PENDAKIAN GUNUNG ANJASMORO VIA CANGAR


Gunung Anjasmoro kurang begitu populer bagi para pecinta alam, tidak seperti Arjuna – Welirang – Penanggungan, meskipun letaknya berdekatan. Keberadaannya menduduki 3 wilayah daerah tingkat II, yakni Kota Batu – Kabupaten Jombang – Kabupaten Mojokerto. Akses pendakian utama adalah dari Wonosalam Jombang, atau ada juga yang menyebut pendakian via Carangwulung, di jalur pendakian ini rutenya sudah tertata rapi dengan beberapa POS interval dan petunjuk arah yang cukup jelas. Target puncak yang dituju melalui rute ini adalah Puncak Cemorosewu dengan ketinggian 2.282 mdpl. Sementara jalur alternatif lainnya adalah dari Cangar Batu, namun jarang ada pendaki yang melalui jalur ini, sehingga sulit menemukan BLOG atau VLOG tentang pendakian Anjasmoro via Cangar bagi yang ingin melihat review-nya sebelum melakukan pendakian, termasuk saya sendiri yang tidak menemukan referensi yang informatif sebagai bekal pendakian di jalur ini. Puncak Anjasmoro dari jalur ini lebih pendek dibanding puncak Cemorosewu, yakni di ketinggian 2.258 mdpl. Sebenarnya banyak puncak-puncak tersembunyi di Gunung Anjasmoro ini yang belum terjamah para pendaki, karena puncaknya seperti tusuk gigi. Tidak seperti Penanggungan, Arjuna, Welirang, Semeru yang puncaknya gersang berbatu, di puncak Anjasmoro ini masih tertutup hutan yang cukup rimbun, sehingga tidak panas terik dan nyaman untuk duduk bersantai berlama-lama.

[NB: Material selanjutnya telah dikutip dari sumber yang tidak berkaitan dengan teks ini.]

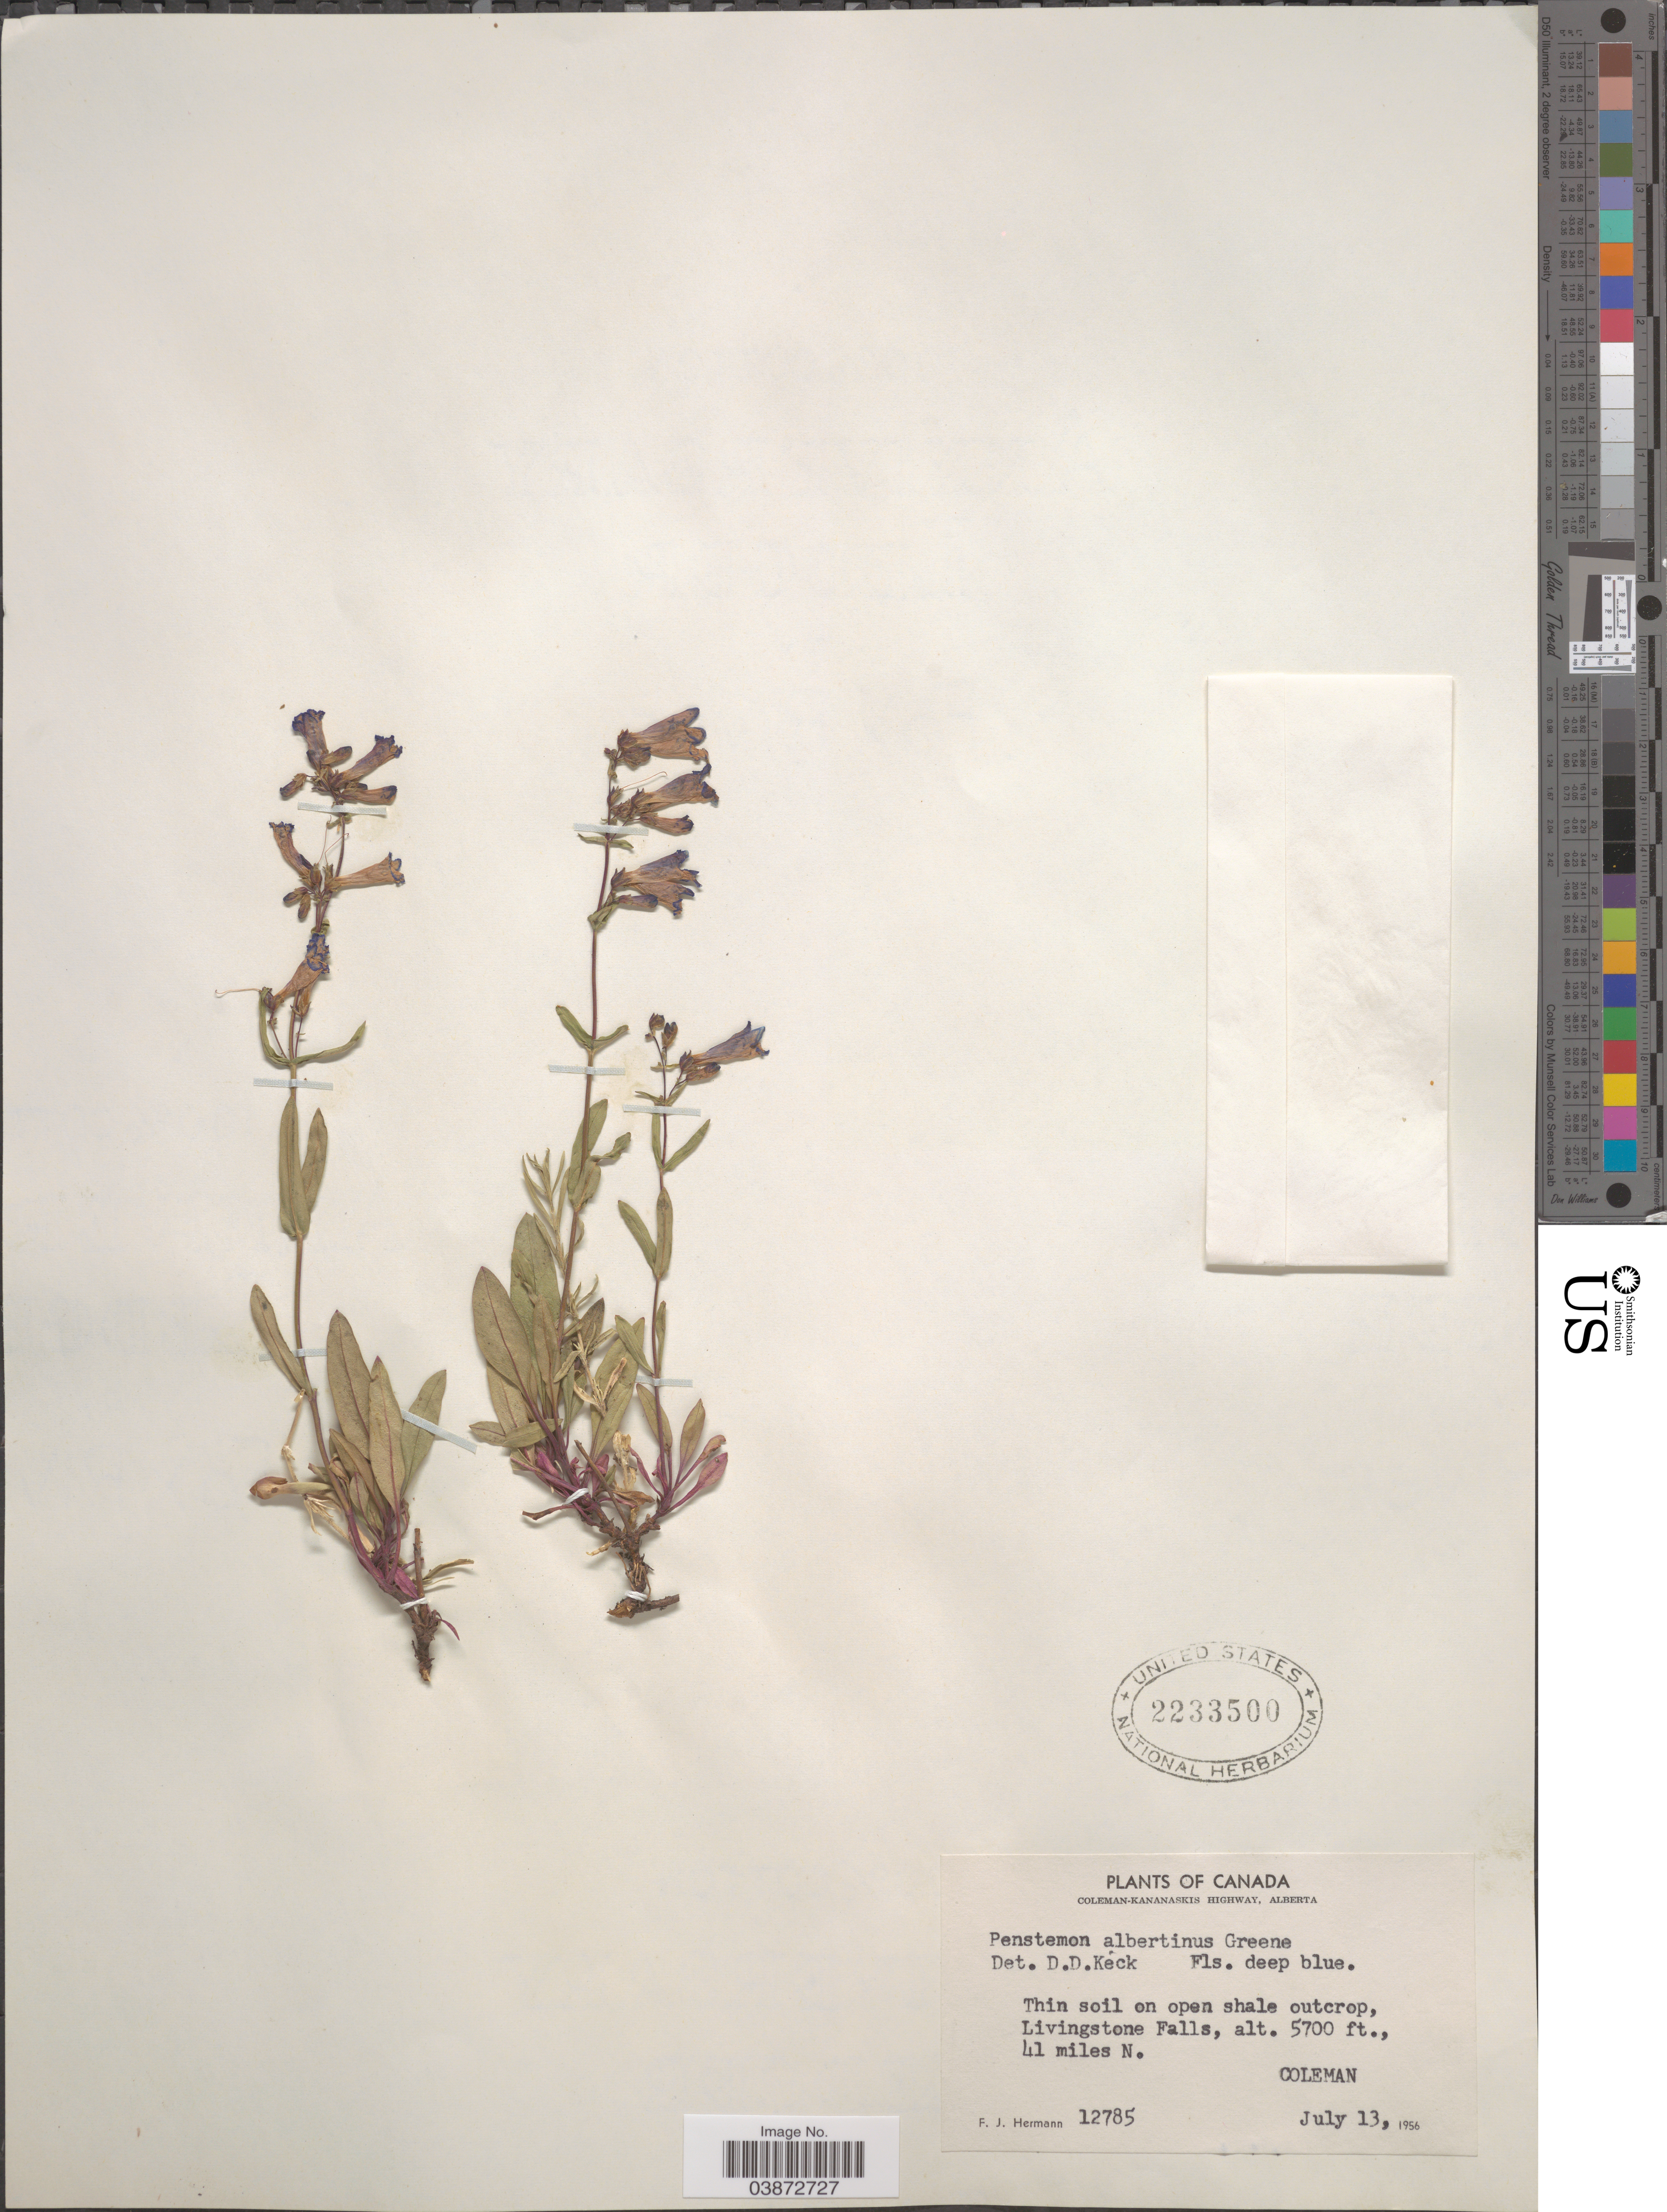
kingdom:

Karena tidak ada yang mengulas secara jelas jalur pendakian via Cangar, maka seolah2 menjual  tantangan kepada kami yang wajib untuk dibayar cash. Tidak gowes tidak pula trekking, menemukan rute baru  atau paling tidak melalui rute yang belum dikenal banyak orang selalu menjadi magnet atau daya tarik yang luar biasa bagi kami. Akhirnya rencana menaklukkan Gunung Anjasmoro rute Cangar mengalahkan planning kami sebelumnya untuk summit Gunung Bekel dengan jalur melingkar.

Start pendakian dimulai dari bekas pabrik Jamur, di KM 18 jalan Raya Batu – Pacet. Memasuki komplek bekas pabrik jamur tersebut lurus saja sampai menemukan bangunan Villa Pabrik Jamur yang sepertinya sudah tidak pernah dipergunakan dalam waktu cukup lama, kemudian belok kanan kita temukan tempat lapang yang dasarnya terbuat dari semen, lurus saja kemudian belok kanan melalui jalan setapak kecil menuju semak2 (jangan ambil yang lurus). Mengikuti jalan setapak yang cukup lebar dan nyaman untuk berjalan, namun sayangnya kami terhalang pohon tumbang yang telah dipotong2 sehingga menutup jalan setapak kami. Cukup lama kami berhenti disini untuk mencari jalan setapak yang hilang. Perlu sobat pendaki ketahui bahwa semak belukar di jalur pendakian ini sangat lebat, dan menutup jalan setapak sehingga tak nampak oleh mata kita. Karena jalan setapak tidak kami temukan, maka parang yang sudah kami persiapkan dari rumah segera saja berfungsi. Pak Dhe mBeng, sebagai pembuka jalan dengan sigap mengepras setiap semak yang menghalangi jalan kami, terutama tanaman berduri yang kami menyebutnya “rendhet”. Pak Dhe terus mengepras semak belukar yang menghalangi kami sampai jalan setapak kembali kami temukan.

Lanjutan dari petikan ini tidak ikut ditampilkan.